■ Work instruction ■
Whenever an image turns up, omit it and return the remaining data exactly.

■ Material for the task ■

·····

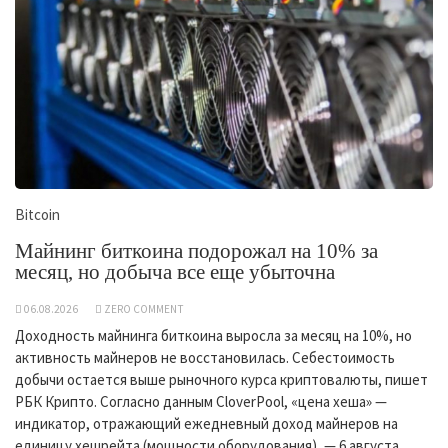
Bitcoin
Майнинг биткоина подорожал на 10% за
месяц, но добыча все еще убыточна
06.08.2026
ZERO COMMENT
Доходность майнинга биткоина выросла за месяц на 10%, но
активность майнеров не восстановилась. Себестоимость
добычи остается выше рыночного курса криптовалюты, пишет
РБК Крипто. Согласно данным CloverPool, «цена хеша» —
индикатор, отражающий ежедневный доход майнеров на
единицу хешрейта (мощности оборудования), — 6 августа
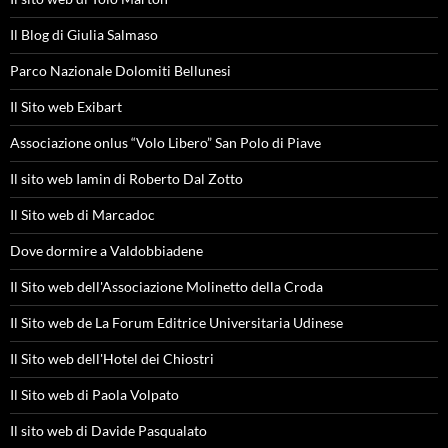
Il Blog di Giulia Salmaso
Parco Nazionale Dolomiti Bellunesi
Il Sito web Exibart
Associazione onlus “Volo Libero” San Polo di Piave
Il sito web Iamin di Roberto Dal Zotto
Il Sito web di Marcadoc
Dove dormire a Valdobbiadene
Il Sito web dell'Associazione Molinetto della Croda
Il Sito web de La Forum Editrice Universitaria Udinese
Il Sito web dell'Hotel dei Chiostri
Il Sito web di Paola Volpato
Il sito web di Davide Pasqualato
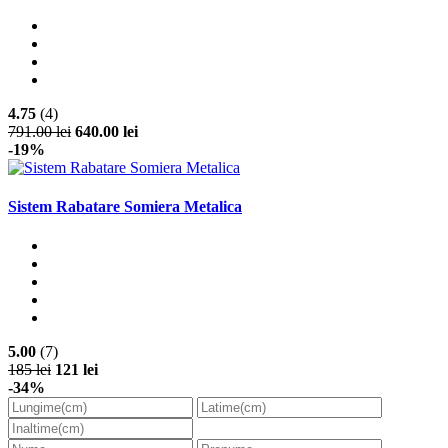
4.75
(4)
791.00 lei
640.00 lei
-19%
Sistem Rabatare Somiera Metalica
5.00
(7)
185 lei
121 lei
-34%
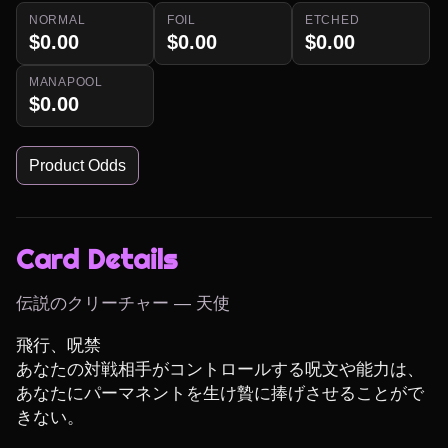
NORMAL
FOIL
ETCHED
$0.00
$0.00
$0.00
MANAPOOL
$0.00
Product Odds
Card Details
伝説のクリーチャー — 天使
飛行、呪禁

あなたの対戦相手がコントロールする呪文や能力は、
あなたにパーマネントを生け贄に捧げさせることがで
きない。
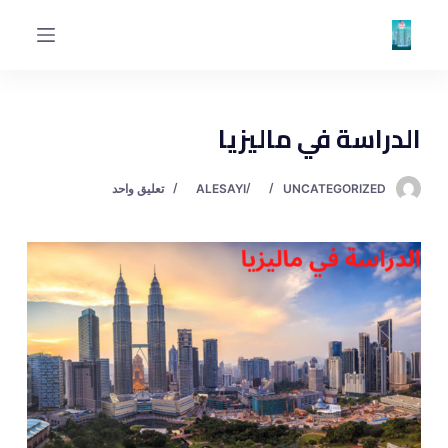
ا
ل
ت
ج
الدراسة في ماليزيا
ا
و
ز
UNCATEGORIZED
ALESAYI
تعليق واحد
إ
ل
ى
ا
ل
م
ح
ت
و
ى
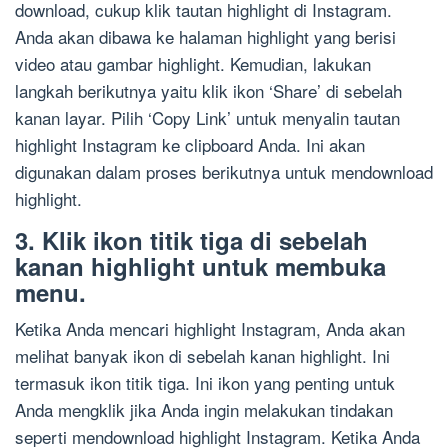
download, cukup klik tautan highlight di Instagram.
Anda akan dibawa ke halaman highlight yang berisi
video atau gambar highlight. Kemudian, lakukan
langkah berikutnya yaitu klik ikon ‘Share’ di sebelah
kanan layar. Pilih ‘Copy Link’ untuk menyalin tautan
highlight Instagram ke clipboard Anda. Ini akan
digunakan dalam proses berikutnya untuk mendownload
highlight.
3. Klik ikon titik tiga di sebelah
kanan highlight untuk membuka
menu.
Ketika Anda mencari highlight Instagram, Anda akan
melihat banyak ikon di sebelah kanan highlight. Ini
termasuk ikon titik tiga. Ini ikon yang penting untuk
Anda mengklik jika Anda ingin melakukan tindakan
seperti mendownload highlight Instagram. Ketika Anda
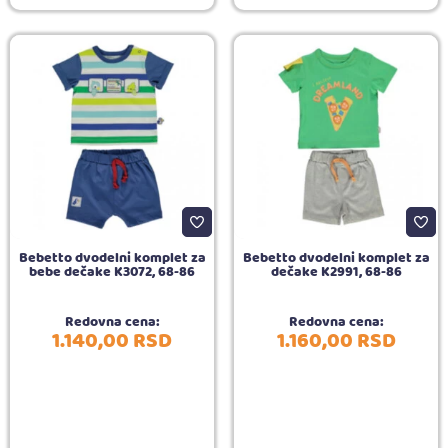
Bebetto dvodelni komplet za
Bebetto dvodelni komplet za
bebe dečake K3072, 68-86
dečake K2991, 68-86
Redovna cena:
Redovna cena:
1.140,
00
RSD
1.160,
00
RSD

·····

■ Answer ■
Bitcoin
Майнинг биткоина подорожал на 10% за
месяц, но добыча все еще убыточна
06.08.2026
ZERO COMMENT
Доходность майнинга биткоина выросла за месяц на 10%, но
активность майнеров не восстановилась. Себестоимость
добычи остается выше рыночного курса криптовалюты, пишет
РБК Крипто. Согласно данным CloverPool, «цена хеша» —
индикатор, отражающий ежедневный доход майнеров на
единицу хешрейта (мощности оборудования), — 6 августа
Il Blog di Giulia Salmaso
Parco Nazionale Dolomiti Bellunesi
Il Sito web Exibart
Associazione onlus “Volo Libero” San Polo di Piave
Il sito web Iamin di Roberto Dal Zotto
Il Sito web di Marcadoc
Dove dormire a Valdobbiadene
Il Sito web dell'Associazione Molinetto della Croda
Il Sito web de La Forum Editrice Universitaria Udinese
Il Sito web dell'Hotel dei Chiostri
Il Sito web di Paola Volpato
Il sito web di Davide Pasqualato
4.75
(4)
791.00 lei
640.00 lei
-19%
Sistem Rabatare Somiera Metalica
5.00
(7)
185 lei
121 lei
-34%
NORMAL
FOIL
ETCHED
$0.00
$0.00
$0.00
MANAPOOL
$0.00
Product Odds
Card Details
伝説のクリーチャー — 天使
飛行、呪禁

あなたの対戦相手がコントロールする呪文や能力は、
あなたにパーマネントを生け贄に捧げさせることがで
きない。
ا
ل
ت
ج
الدراسة في ماليزيا
ا
و
ز
UNCATEGORIZED
ALESAYI
تعليق واحد
إ
ل
ى
ا
ل
م
ح
ت
و
ى
download, cukup klik tautan highlight di Instagram.
Anda akan dibawa ke halaman highlight yang berisi
video atau gambar highlight. Kemudian, lakukan
langkah berikutnya yaitu klik ikon ‘Share’ di sebelah
kanan layar. Pilih ‘Copy Link’ untuk menyalin tautan
highlight Instagram ke clipboard Anda. Ini akan
digunakan dalam proses berikutnya untuk mendownload
highlight.
3. Klik ikon titik tiga di sebelah
kanan highlight untuk membuka
menu.
Ketika Anda mencari highlight Instagram, Anda akan
melihat banyak ikon di sebelah kanan highlight. Ini
termasuk ikon titik tiga. Ini ikon yang penting untuk
Anda mengklik jika Anda ingin melakukan tindakan
seperti mendownload highlight Instagram. Ketika Anda
Bebetto dvodelni komplet za
Bebetto dvodelni komplet za
bebe dečake K3072, 68-86
dečake K2991, 68-86
Redovna cena:
Redovna cena:
1.140,
00
RSD
1.160,
00
RSD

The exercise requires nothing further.